Antonio Verro (LaPresse)

ROMA – “Il mio sospetto è che dietro si possano celare altri obiettivi e che possa essere un surrettizio preludio alla privatizzazione dell’azienda, cui mi opporrò al massimo”, ha detto il consigliere d’amministrazione Antonio Verro in Commissione di Vigilanza riferendosi alle ultime vicende Rai, fino al taglio di 150 milioni voluto dal governo.

A Verro fa eco la Camusso ed anche molte altre sigle sindacali che hanno parlato dello sciopero di oggi 11 giugno. Per la leader Cgil “la spending review del Governo sulla Rai ”è una scelta sbagliata dal punto di vista della sottrazione di risorse, tanto più che si tratta di una tassa di scopo e quindi riguarda anche con le ragioni per cui i cittadini pagano il canone”. La segretaria della Cgil pensa inoltre che sia ”un’idea sbagliata la progressiva privatizzazione di un’azienda pubblica”.

Il 75% dei lavoratori della Rai ha aderito allo sciopero nazionale. Si sono raggiunte punte del 95% su alcune sedi regionali e aree aziendali. Il palinsesto televisivo e radiofonico ha subito uno stop evidentissimo, sia sulla parte informativa sia sulla parte dell’intrattenimento”. E’ quanto si legge in una nota di Slc Cgil, Uilcom Uil, Ugl Telecomunicazioni, Snater e Libersind-ConfSal. “Questo segnale forte è determinato dei lavoratori del servizio pubblico – prosegue la nota – che hanno presidiato 22 piazze in tutta Italia, attraverso iniziative collocate davanti alle diverse sedi aziendali o con cortei che sono giunti, a Milano, davanti all’Expo gate a Piazza Cairoli (simbolo di veri sprechi e ruberie), a Torino, davanti alla sede del Consiglio Regionale in Piazza Castello, mentre i lavoratori di Napoli hanno abbracciato l’azienda con una catena umana”.

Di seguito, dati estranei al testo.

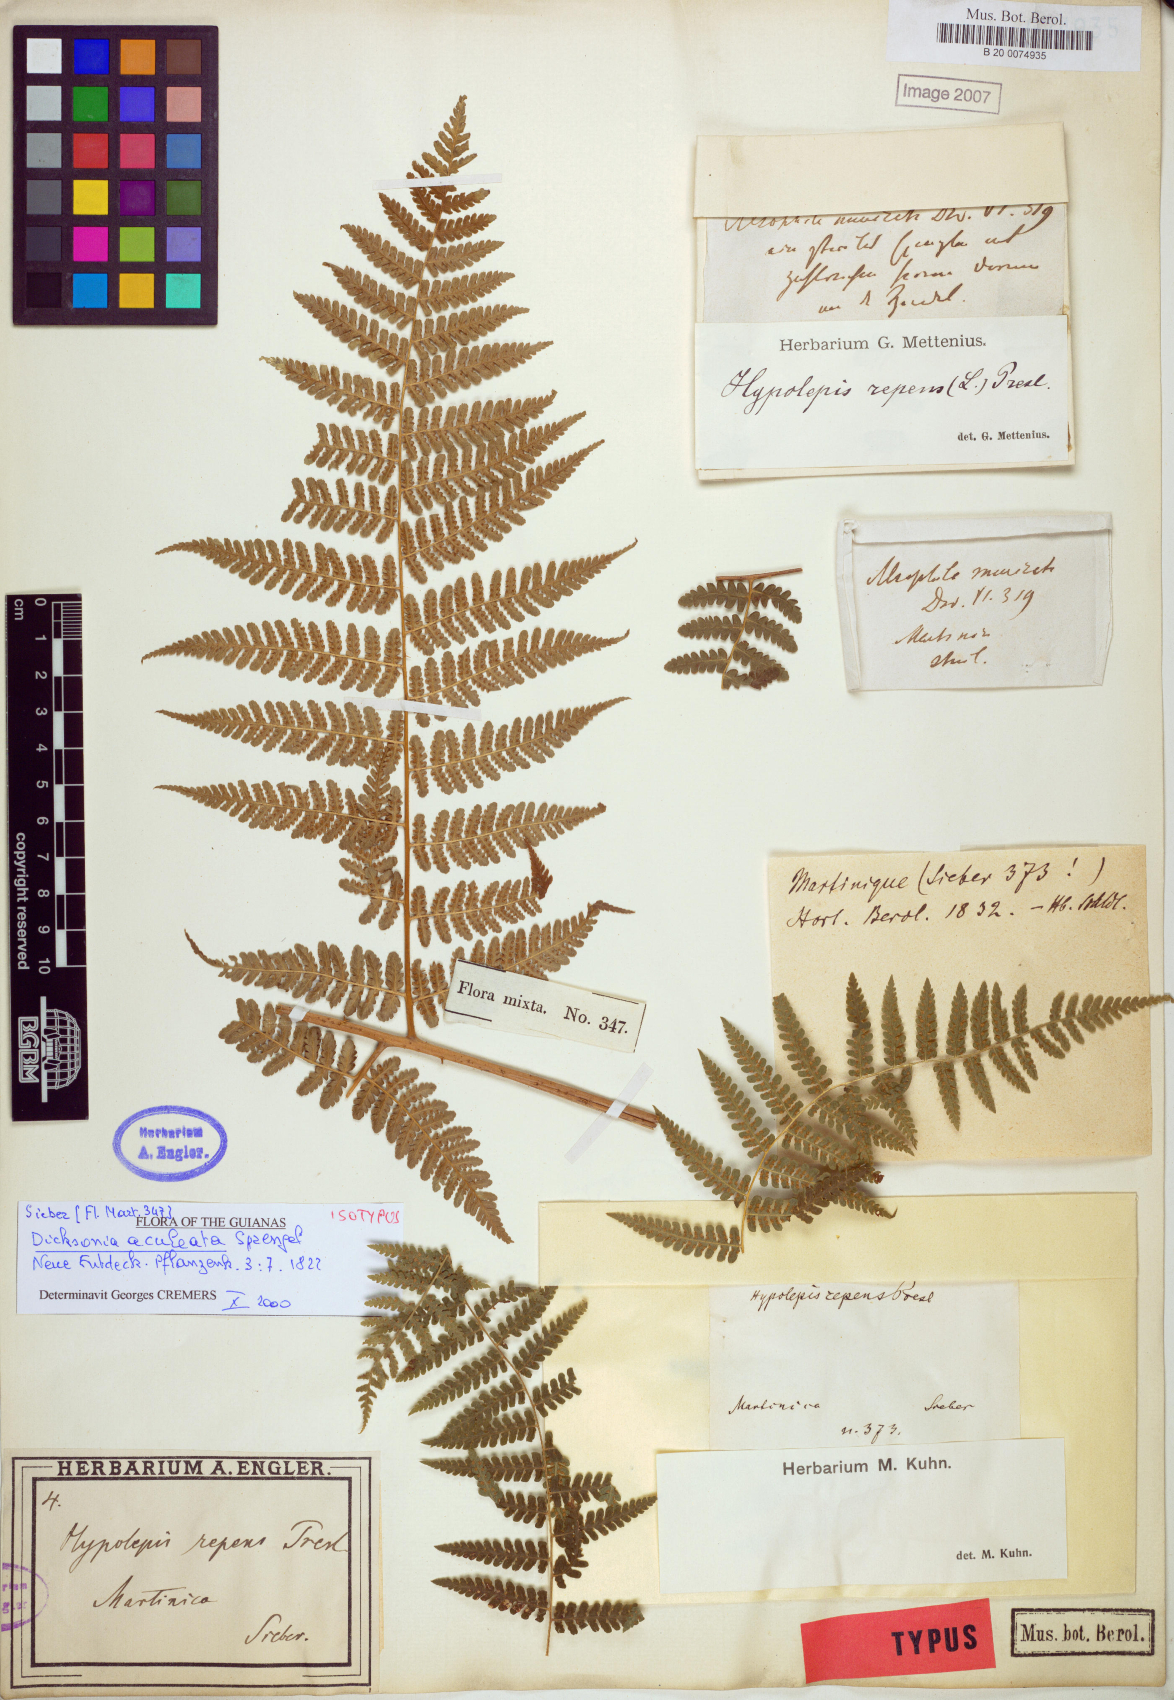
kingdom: Plantae
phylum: Tracheophyta
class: Polypodiopsida
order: Polypodiales
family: Dennstaedtiaceae
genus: Hypolepis
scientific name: Hypolepis repens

“Il punto di raccolta più grande – si legge ancora – è stato quello di Roma, dove davanti alla sede storica di Via Teulada, sotto la grande antenna della Rai, si sono raccolte costantemente per più di 3 ore di presidio ben 500 persone. Segnaliamo favorevolmente, nonostante il ritiro dello sciopero da parte dell’UsigRai, sindacato dei giornalisti, la partecipazione di tanti di essi, sia attraverso lettere di solidarietà e condivisione sia attraverso la partecipazione fisica ai presidi”.